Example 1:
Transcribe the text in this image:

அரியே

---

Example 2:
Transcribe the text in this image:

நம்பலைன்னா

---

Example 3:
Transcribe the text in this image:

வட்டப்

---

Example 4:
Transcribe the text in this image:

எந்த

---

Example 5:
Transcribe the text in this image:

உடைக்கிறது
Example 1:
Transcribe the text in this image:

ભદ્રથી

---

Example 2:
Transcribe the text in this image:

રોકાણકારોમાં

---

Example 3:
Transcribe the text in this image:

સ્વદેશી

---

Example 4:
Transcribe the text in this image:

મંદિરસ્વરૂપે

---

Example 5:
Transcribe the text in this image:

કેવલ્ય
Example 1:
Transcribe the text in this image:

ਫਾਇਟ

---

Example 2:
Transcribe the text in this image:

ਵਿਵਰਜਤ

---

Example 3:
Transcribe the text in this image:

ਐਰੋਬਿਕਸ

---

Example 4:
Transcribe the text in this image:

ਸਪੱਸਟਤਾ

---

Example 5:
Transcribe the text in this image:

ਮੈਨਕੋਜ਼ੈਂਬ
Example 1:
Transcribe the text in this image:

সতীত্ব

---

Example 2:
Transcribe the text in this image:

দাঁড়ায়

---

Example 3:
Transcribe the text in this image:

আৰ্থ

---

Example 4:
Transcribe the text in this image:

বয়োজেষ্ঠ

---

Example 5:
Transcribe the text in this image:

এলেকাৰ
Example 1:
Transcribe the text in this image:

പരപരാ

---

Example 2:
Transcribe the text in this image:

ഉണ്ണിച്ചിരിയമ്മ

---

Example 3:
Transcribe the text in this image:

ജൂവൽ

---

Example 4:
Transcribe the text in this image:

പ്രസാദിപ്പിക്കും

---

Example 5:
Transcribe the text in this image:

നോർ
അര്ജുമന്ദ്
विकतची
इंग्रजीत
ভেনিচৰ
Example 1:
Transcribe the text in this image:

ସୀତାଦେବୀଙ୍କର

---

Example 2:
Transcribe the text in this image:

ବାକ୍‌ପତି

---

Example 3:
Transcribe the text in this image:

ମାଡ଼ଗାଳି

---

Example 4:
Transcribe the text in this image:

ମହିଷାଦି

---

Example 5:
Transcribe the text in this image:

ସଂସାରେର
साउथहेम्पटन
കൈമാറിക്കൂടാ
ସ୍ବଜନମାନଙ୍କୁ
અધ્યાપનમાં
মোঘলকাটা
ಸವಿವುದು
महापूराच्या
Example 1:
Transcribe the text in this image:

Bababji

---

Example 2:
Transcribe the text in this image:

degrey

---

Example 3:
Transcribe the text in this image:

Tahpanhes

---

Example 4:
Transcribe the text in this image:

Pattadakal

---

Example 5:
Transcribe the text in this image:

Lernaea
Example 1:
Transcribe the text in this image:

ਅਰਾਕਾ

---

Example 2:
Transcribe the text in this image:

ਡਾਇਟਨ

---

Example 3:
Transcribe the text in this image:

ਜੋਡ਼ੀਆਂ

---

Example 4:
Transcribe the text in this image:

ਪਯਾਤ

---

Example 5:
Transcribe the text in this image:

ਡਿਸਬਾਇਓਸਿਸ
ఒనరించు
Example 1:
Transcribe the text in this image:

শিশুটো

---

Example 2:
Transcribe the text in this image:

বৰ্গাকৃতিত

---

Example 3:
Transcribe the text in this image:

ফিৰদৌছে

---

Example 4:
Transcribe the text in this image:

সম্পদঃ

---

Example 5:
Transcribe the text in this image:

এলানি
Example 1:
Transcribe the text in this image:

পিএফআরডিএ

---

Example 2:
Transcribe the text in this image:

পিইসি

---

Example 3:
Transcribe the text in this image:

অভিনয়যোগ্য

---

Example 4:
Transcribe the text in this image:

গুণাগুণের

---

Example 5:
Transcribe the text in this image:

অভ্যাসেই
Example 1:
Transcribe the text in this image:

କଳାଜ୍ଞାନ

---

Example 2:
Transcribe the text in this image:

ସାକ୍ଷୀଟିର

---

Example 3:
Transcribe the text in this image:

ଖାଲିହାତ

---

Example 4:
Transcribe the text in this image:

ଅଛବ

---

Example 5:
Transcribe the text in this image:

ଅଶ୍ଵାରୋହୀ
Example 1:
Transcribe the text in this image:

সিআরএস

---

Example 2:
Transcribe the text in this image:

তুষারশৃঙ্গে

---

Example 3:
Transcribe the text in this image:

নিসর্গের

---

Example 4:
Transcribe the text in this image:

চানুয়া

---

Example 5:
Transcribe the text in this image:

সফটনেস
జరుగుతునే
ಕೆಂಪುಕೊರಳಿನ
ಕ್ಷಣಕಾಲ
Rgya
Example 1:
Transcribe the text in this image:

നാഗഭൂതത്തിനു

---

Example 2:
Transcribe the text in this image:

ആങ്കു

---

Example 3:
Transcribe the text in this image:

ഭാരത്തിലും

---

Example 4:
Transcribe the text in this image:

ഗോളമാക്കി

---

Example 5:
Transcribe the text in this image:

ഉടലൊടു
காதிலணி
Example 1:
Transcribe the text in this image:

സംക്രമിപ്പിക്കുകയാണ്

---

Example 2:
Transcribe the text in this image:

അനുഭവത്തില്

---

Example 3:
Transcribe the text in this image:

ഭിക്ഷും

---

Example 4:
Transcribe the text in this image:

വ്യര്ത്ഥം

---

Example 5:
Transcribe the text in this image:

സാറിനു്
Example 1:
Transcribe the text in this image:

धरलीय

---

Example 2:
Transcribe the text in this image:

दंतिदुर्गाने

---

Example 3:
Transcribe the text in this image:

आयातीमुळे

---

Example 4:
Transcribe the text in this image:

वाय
──────
- WORK INSTRUCTIONS:
Each line of the listing needs to be transcribed exactly.

- COMPLETED EXERCISE:
Example 1:
Transcribe the text in this image:

அரியே

---

Example 2:
Transcribe the text in this image:

நம்பலைன்னா

---

Example 3:
Transcribe the text in this image:

வட்டப்

---

Example 4:
Transcribe the text in this image:

எந்த

---

Example 5:
Transcribe the text in this image:

உடைக்கிறது
Example 1:
Transcribe the text in this image:

ભદ્રથી

---

Example 2:
Transcribe the text in this image:

રોકાણકારોમાં

---

Example 3:
Transcribe the text in this image:

સ્વદેશી

---

Example 4:
Transcribe the text in this image:

મંદિરસ્વરૂપે

---

Example 5:
Transcribe the text in this image:

કેવલ્ય
Example 1:
Transcribe the text in this image:

ਫਾਇਟ

---

Example 2:
Transcribe the text in this image:

ਵਿਵਰਜਤ

---

Example 3:
Transcribe the text in this image:

ਐਰੋਬਿਕਸ

---

Example 4:
Transcribe the text in this image:

ਸਪੱਸਟਤਾ

---

Example 5:
Transcribe the text in this image:

ਮੈਨਕੋਜ਼ੈਂਬ
Example 1:
Transcribe the text in this image:

সতীত্ব

---

Example 2:
Transcribe the text in this image:

দাঁড়ায়

---

Example 3:
Transcribe the text in this image:

আৰ্থ

---

Example 4:
Transcribe the text in this image:

বয়োজেষ্ঠ

---

Example 5:
Transcribe the text in this image:

এলেকাৰ
Example 1:
Transcribe the text in this image:

പരപരാ

---

Example 2:
Transcribe the text in this image:

ഉണ്ണിച്ചിരിയമ്മ

---

Example 3:
Transcribe the text in this image:

ജൂവൽ

---

Example 4:
Transcribe the text in this image:

പ്രസാദിപ്പിക്കും

---

Example 5:
Transcribe the text in this image:

നോർ
അര്ജുമന്ദ്
विकतची
इंग्रजीत
ভেনিচৰ
Example 1:
Transcribe the text in this image:

ସୀତାଦେବୀଙ୍କର

---

Example 2:
Transcribe the text in this image:

ବାକ୍‌ପତି

---

Example 3:
Transcribe the text in this image:

ମାଡ଼ଗାଳି

---

Example 4:
Transcribe the text in this image:

ମହିଷାଦି

---

Example 5:
Transcribe the text in this image:

ସଂସାରେର
साउथहेम्पटन
കൈമാറിക്കൂടാ
ସ୍ବଜନମାନଙ୍କୁ
અધ્યાપનમાં
মোঘলকাটা
ಸವಿವುದು
महापूराच्या
Example 1:
Transcribe the text in this image:

Bababji

---

Example 2:
Transcribe the text in this image:

degrey

---

Example 3:
Transcribe the text in this image:

Tahpanhes

---

Example 4:
Transcribe the text in this image:

Pattadakal

---

Example 5:
Transcribe the text in this image:

Lernaea
Example 1:
Transcribe the text in this image:

ਅਰਾਕਾ

---

Example 2:
Transcribe the text in this image:

ਡਾਇਟਨ

---

Example 3:
Transcribe the text in this image:

ਜੋਡ਼ੀਆਂ

---

Example 4:
Transcribe the text in this image:

ਪਯਾਤ

---

Example 5:
Transcribe the text in this image:

ਡਿਸਬਾਇਓਸਿਸ
ఒనరించు
Example 1:
Transcribe the text in this image:

শিশুটো

---

Example 2:
Transcribe the text in this image:

বৰ্গাকৃতিত

---

Example 3:
Transcribe the text in this image:

ফিৰদৌছে

---

Example 4:
Transcribe the text in this image:

সম্পদঃ

---

Example 5:
Transcribe the text in this image:

এলানি
Example 1:
Transcribe the text in this image:

পিএফআরডিএ

---

Example 2:
Transcribe the text in this image:

পিইসি

---

Example 3:
Transcribe the text in this image:

অভিনয়যোগ্য

---

Example 4:
Transcribe the text in this image:

গুণাগুণের

---

Example 5:
Transcribe the text in this image:

অভ্যাসেই
Example 1:
Transcribe the text in this image:

କଳାଜ୍ଞାନ

---

Example 2:
Transcribe the text in this image:

ସାକ୍ଷୀଟିର

---

Example 3:
Transcribe the text in this image:

ଖାଲିହାତ

---

Example 4:
Transcribe the text in this image:

ଅଛବ

---

Example 5:
Transcribe the text in this image:

ଅଶ୍ଵାରୋହୀ
Example 1:
Transcribe the text in this image:

সিআরএস

---

Example 2:
Transcribe the text in this image:

তুষারশৃঙ্গে

---

Example 3:
Transcribe the text in this image:

নিসর্গের

---

Example 4:
Transcribe the text in this image:

চানুয়া

---

Example 5:
Transcribe the text in this image:

সফটনেস
జరుగుతునే
ಕೆಂಪುಕೊರಳಿನ
ಕ್ಷಣಕಾಲ
Rgya
Example 1:
Transcribe the text in this image:

നാഗഭൂതത്തിനു

---

Example 2:
Transcribe the text in this image:

ആങ്കു

---

Example 3:
Transcribe the text in this image:

ഭാരത്തിലും

---

Example 4:
Transcribe the text in this image:

ഗോളമാക്കി

---

Example 5:
Transcribe the text in this image:

ഉടലൊടു
காதிலணி
Example 1:
Transcribe the text in this image:

സംക്രമിപ്പിക്കുകയാണ്

---

Example 2:
Transcribe the text in this image:

അനുഭവത്തില്

---

Example 3:
Transcribe the text in this image:

ഭിക്ഷും

---

Example 4:
Transcribe the text in this image:

വ്യര്ത്ഥം

---

Example 5:
Transcribe the text in this image:

സാറിനു്
Example 1:
Transcribe the text in this image:

धरलीय

---

Example 2:
Transcribe the text in this image:

दंतिदुर्गाने

---

Example 3:
Transcribe the text in this image:

आयातीमुळे

---

Example 4:
Transcribe the text in this image:

वाय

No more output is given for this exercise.